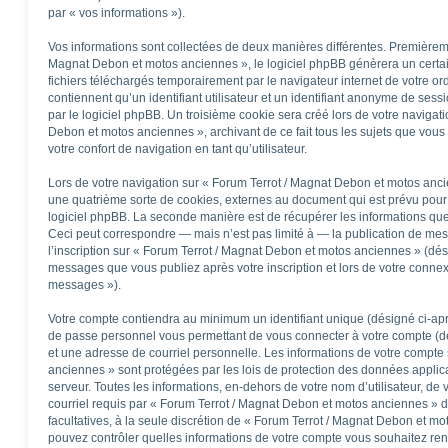
par « vos informations »).
Vos informations sont collectées de deux manières différentes. Premièrem
Magnat Debon et motos anciennes », le logiciel phpBB génèrera un certai
fichiers téléchargés temporairement par le navigateur internet de votre o
contiennent qu’un identifiant utilisateur et un identifiant anonyme de se
par le logiciel phpBB. Un troisième cookie sera créé lors de votre navigati
Debon et motos anciennes », archivant de ce fait tous les sujets que vous
votre confort de navigation en tant qu’utilisateur.
Lors de votre navigation sur « Forum Terrot / Magnat Debon et motos an
une quatrième sorte de cookies, externes au document qui est prévu pour
logiciel phpBB. La seconde manière est de récupérer les informations qu
Ceci peut correspondre — mais n’est pas limité à — la publication de mes
l’inscription sur « Forum Terrot / Magnat Debon et motos anciennes » (dés
messages que vous publiez après votre inscription et lors de votre connex
messages »).
Votre compte contiendra au minimum un identifiant unique (désigné ci-aprè
de passe personnel vous permettant de vous connecter à votre compte (dé
et une adresse de courriel personnelle. Les informations de votre compte
anciennes » sont protégées par les lois de protection des données applic
serveur. Toutes les informations, en-dehors de votre nom d’utilisateur, de
courriel requis par « Forum Terrot / Magnat Debon et motos anciennes » dur
facultatives, à la seule discrétion de « Forum Terrot / Magnat Debon et m
pouvez contrôler quelles informations de votre compte vous souhaitez re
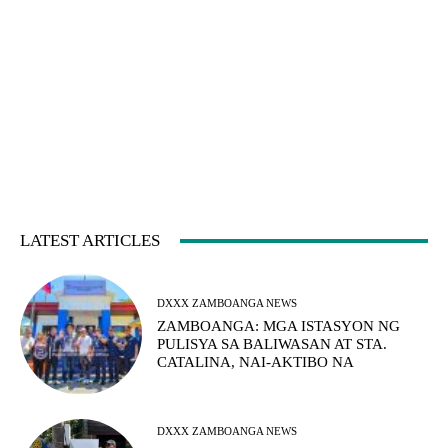
LATEST ARTICLES
DXXX ZAMBOANGA NEWS
ZAMBOANGA: MGA ISTASYON NG
PULISYA SA BALIWASAN AT STA.
CATALINA, NAI-AKTIBO NA
DXXX ZAMBOANGA NEWS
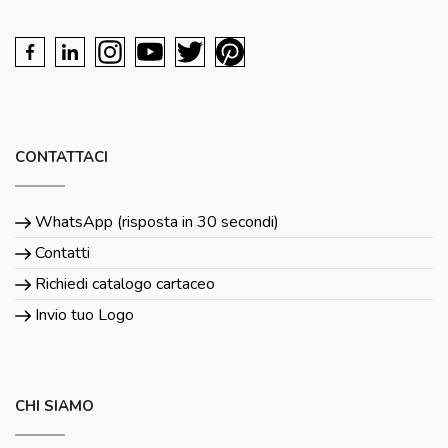
CONTATTACI
WhatsApp (risposta in 30 secondi)
Contatti
Richiedi catalogo cartaceo
Invio tuo Logo
CHI SIAMO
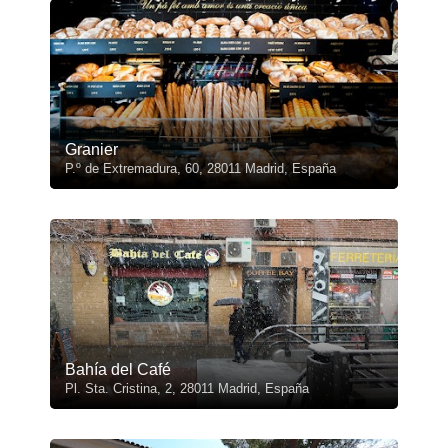
Granier
P.º de Extremadura, 60, 28011 Madrid, España
Bahía del Café
Pl. Sta. Cristina, 2, 28011 Madrid, España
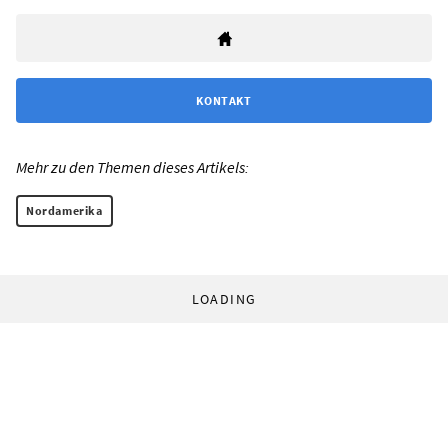
KONTAKT
Mehr zu den Themen dieses Artikels:
Nordamerika
LOADING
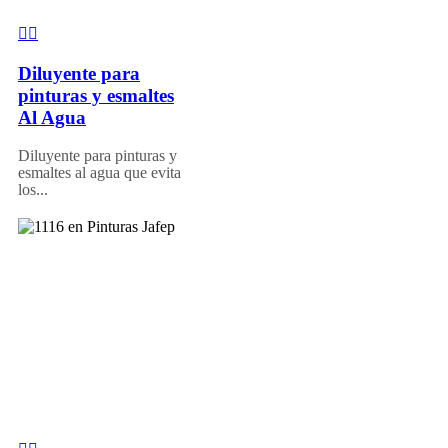
Diluyente para
pinturas y esmaltes
Al Agua
Diluyente para pinturas y
esmaltes al agua que evita
los...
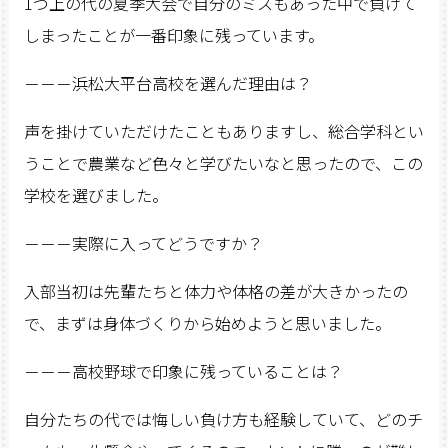
1つ上の代の夏季大会で自分のミスもあった中で負けて
しまったことが一番印象に残っています。
－－－浜松大平台高校を選んだ理由は？
声を掛けていただけたこともありますし、総合学科とい
うことで農業など色々と学びたいなと思ったので、この
学校を選びました。
－－－実際に入ってどうですか？
入部当初は先輩たちと体力や体格の差が大きかったの
で、まずは身体づくりから始めようと思いました。
－－－高校野球で印象に残っていることは？
自分たちの代では悔しい負け方も経験していて、どのチ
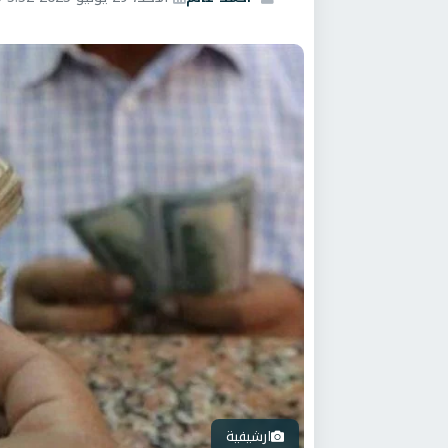
ارشيفية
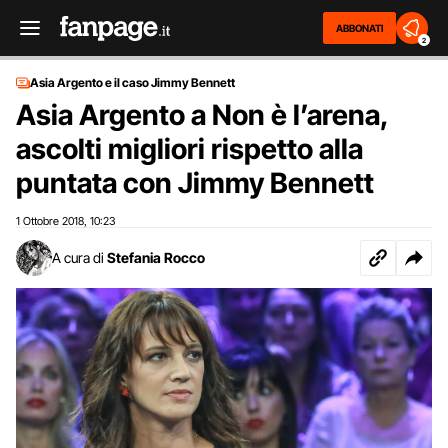
ABBONATI
2
Asia Argento e il caso Jimmy Bennett
Asia Argento a Non è l’arena,
ascolti migliori rispetto alla
puntata con Jimmy Bennett
1 Ottobre 2018
10:23
,
A cura di
Stefania Rocco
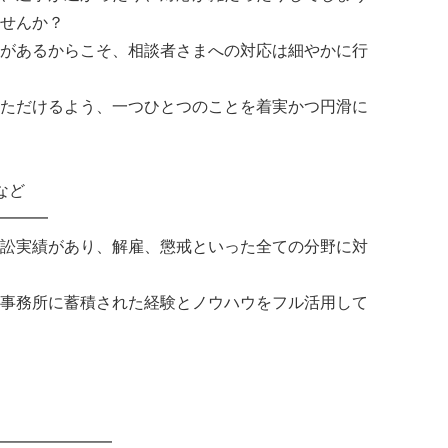
せんか？
があるからこそ、相談者さまへの対応は細やかに行
ただけるよう、一つひとつのことを着実かつ円滑に
など
━━━
訟実績があり、解雇、懲戒といった全ての分野に対
事務所に蓄積された経験とノウハウをフル活用して
━━━━━━━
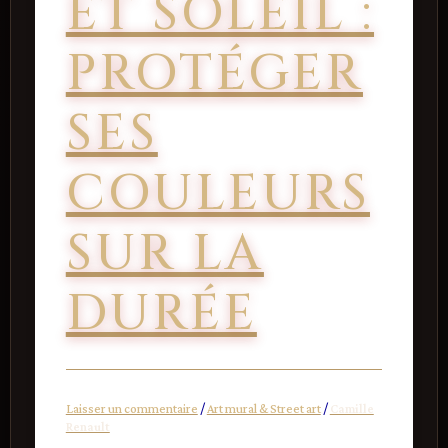
ET SOLEIL :
PROTÉGER
SES
COULEURS
SUR LA
DURÉE
Laisser un commentaire
/
Art mural & Street art
/
Camille
Renault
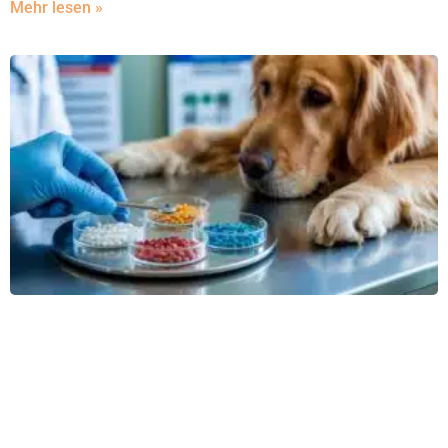
Mehr lesen »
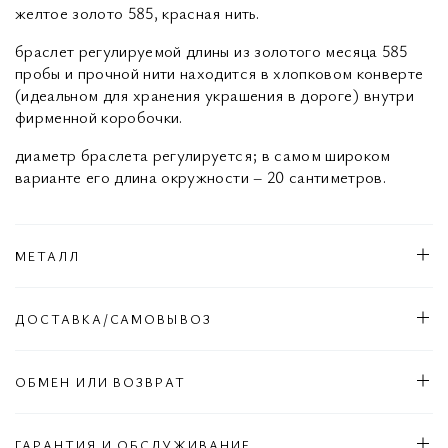
желтое золото 585, красная нить.
браслет регулируемой длины из золотого месяца 585
пробы и прочной нити находится в хлопковом конверте
(идеальном для хранения украшения в дороге) внутри
фирменной коробочки.
диаметр браслета регулируется; в самом широком
варианте его длина окружности – 20 сантиметров.
МЕТАЛЛ
ДОСТАВКА/САМОВЫВОЗ
ОБМЕН ИЛИ ВОЗВРАТ
ГАРАНТИЯ И ОБСЛУЖИВАНИЕ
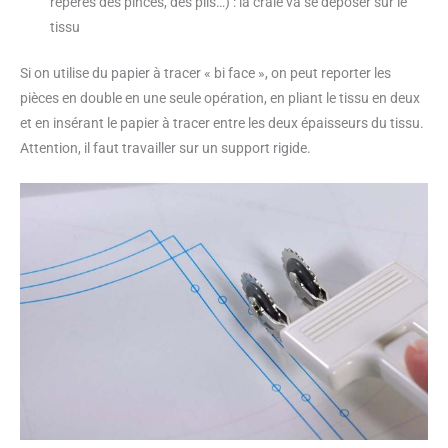
repères des pinces, des plis…) : la craie va se déposer sur le
tissu
Si on utilise du papier à tracer « bi face », on peut reporter les
pièces en double en une seule opération, en pliant le tissu en deux
et en insérant le papier à tracer entre les deux épaisseurs du tissu.
Attention, il faut travailler sur un support rigide.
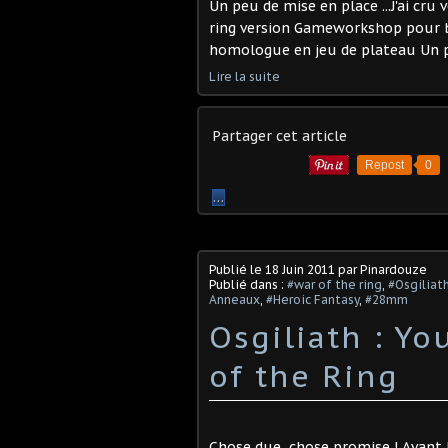
Un peu de mise en place ...J'ai cru 
ring version Gameworkshop pour b
homologue en jeu de plateau Un pe
Lire la suite
Partager cet article
Repost
0
…
Publié le
18 Juin 2011
par Pinardouze
Publié dans :
#war of the ring
,
#Osgiliat
Anneaux
,
#Heroic Fantasy
,
#28mm
Osgiliath : Yo
of the Ring
Chose due, chose promise ! Avant le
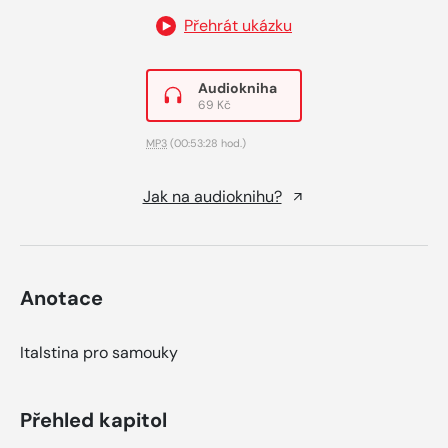
Přehrát ukázku
Audiokniha
69 Kč
MP3
(00:53:28 hod.)
Jak na audioknihu?
Anotace
Italstina pro samouky
Přehled kapitol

#### EXERCISE OBJECTIVE
Output the full material above exactly, leaving every picture out.

#### EXERCISE RESULT
par « vos informations »).
Vos informations sont collectées de deux manières différentes. Premièrem
Magnat Debon et motos anciennes », le logiciel phpBB génèrera un certai
fichiers téléchargés temporairement par le navigateur internet de votre o
contiennent qu’un identifiant utilisateur et un identifiant anonyme de se
par le logiciel phpBB. Un troisième cookie sera créé lors de votre navigati
Debon et motos anciennes », archivant de ce fait tous les sujets que vous
votre confort de navigation en tant qu’utilisateur.
Lors de votre navigation sur « Forum Terrot / Magnat Debon et motos an
une quatrième sorte de cookies, externes au document qui est prévu pour
logiciel phpBB. La seconde manière est de récupérer les informations qu
Ceci peut correspondre — mais n’est pas limité à — la publication de mes
l’inscription sur « Forum Terrot / Magnat Debon et motos anciennes » (dés
messages que vous publiez après votre inscription et lors de votre connex
messages »).
Votre compte contiendra au minimum un identifiant unique (désigné ci-aprè
de passe personnel vous permettant de vous connecter à votre compte (dé
et une adresse de courriel personnelle. Les informations de votre compte
anciennes » sont protégées par les lois de protection des données applic
serveur. Toutes les informations, en-dehors de votre nom d’utilisateur, de
courriel requis par « Forum Terrot / Magnat Debon et motos anciennes » dur
facultatives, à la seule discrétion de « Forum Terrot / Magnat Debon et m
pouvez contrôler quelles informations de votre compte vous souhaitez re
LATEST ARTICLES
DXXX ZAMBOANGA NEWS
ZAMBOANGA: MGA ISTASYON NG
PULISYA SA BALIWASAN AT STA.
CATALINA, NAI-AKTIBO NA
DXXX ZAMBOANGA NEWS
CONTATTACI
WhatsApp (risposta in 30 secondi)
Contatti
Richiedi catalogo cartaceo
Invio tuo Logo
CHI SIAMO
Granier
P.º de Extremadura, 60, 28011 Madrid, España
Bahía del Café
Pl. Sta. Cristina, 2, 28011 Madrid, España
KONTAKT
Mehr zu den Themen dieses Artikels:
Nordamerika
LOADING
Diluyente para
pinturas y esmaltes
Al Agua
Diluyente para pinturas y
esmaltes al agua que evita
los...
1つ上の代の夏季大会で自分のミスもあった中で負けて
しまったことが一番印象に残っています。
－－－浜松大平台高校を選んだ理由は？
声を掛けていただけたこともありますし、総合学科とい
うことで農業など色々と学びたいなと思ったので、この
学校を選びました。
－－－実際に入ってどうですか？
入部当初は先輩たちと体力や体格の差が大きかったの
で、まずは身体づくりから始めようと思いました。
－－－高校野球で印象に残っていることは？
自分たちの代では悔しい負け方も経験していて、どのチ
ارشيفية
ABBONATI
2
Asia Argento e il caso Jimmy Bennett
Asia Argento a Non è l’arena,
ascolti migliori rispetto alla
puntata con Jimmy Bennett
1 Ottobre 2018
10:23
,
A cura di
Stefania Rocco
せんか？
があるからこそ、相談者さまへの対応は細やかに行
ただけるよう、一つひとつのことを着実かつ円滑に
など
━━━
訟実績があり、解雇、懲戒といった全ての分野に対
事務所に蓄積された経験とノウハウをフル活用して
━━━━━━━
ET SOLEIL :
PROTÉGER
SES
COULEURS
SUR LA
DURÉE
Laisser un commentaire
/
Art mural & Street art
/
Camille
Renault
Mehr lesen »
желтое золото 585, красная нить.
браслет регулируемой длины из золотого месяца 585
пробы и прочной нити находится в хлопковом конверте
(идеальном для хранения украшения в дороге) внутри
фирменной коробочки.
диаметр браслета регулируется; в самом широком
варианте его длина окружности – 20 сантиметров.
МЕТАЛЛ
ДОСТАВКА/САМОВЫВОЗ
ОБМЕН ИЛИ ВОЗВРАТ
ГАРАНТИЯ И ОБСЛУЖИВАНИЕ
repères des pinces, des plis…) : la craie va se déposer sur le
tissu
Si on utilise du papier à tracer « bi face », on peut reporter les
pièces en double en une seule opération, en pliant le tissu en deux
et en insérant le papier à tracer entre les deux épaisseurs du tissu.
Attention, il faut travailler sur un support rigide.
Un peu de mise en place ...J'ai cru 
ring version Gameworkshop pour b
homologue en jeu de plateau Un pe
Lire la suite
Partager cet article
Repost
0
…
Publié le
18 Juin 2011
par Pinardouze
Publié dans :
#war of the ring
,
#Osgiliat
Anneaux
,
#Heroic Fantasy
,
#28mm
Osgiliath : Yo
of the Ring
Chose due, chose promise ! Avant le
Přehrát ukázku
Audiokniha
69 Kč
MP3
(00:53:28 hod.)
Jak na audioknihu?
Anotace
Italstina pro samouky
Přehled kapitol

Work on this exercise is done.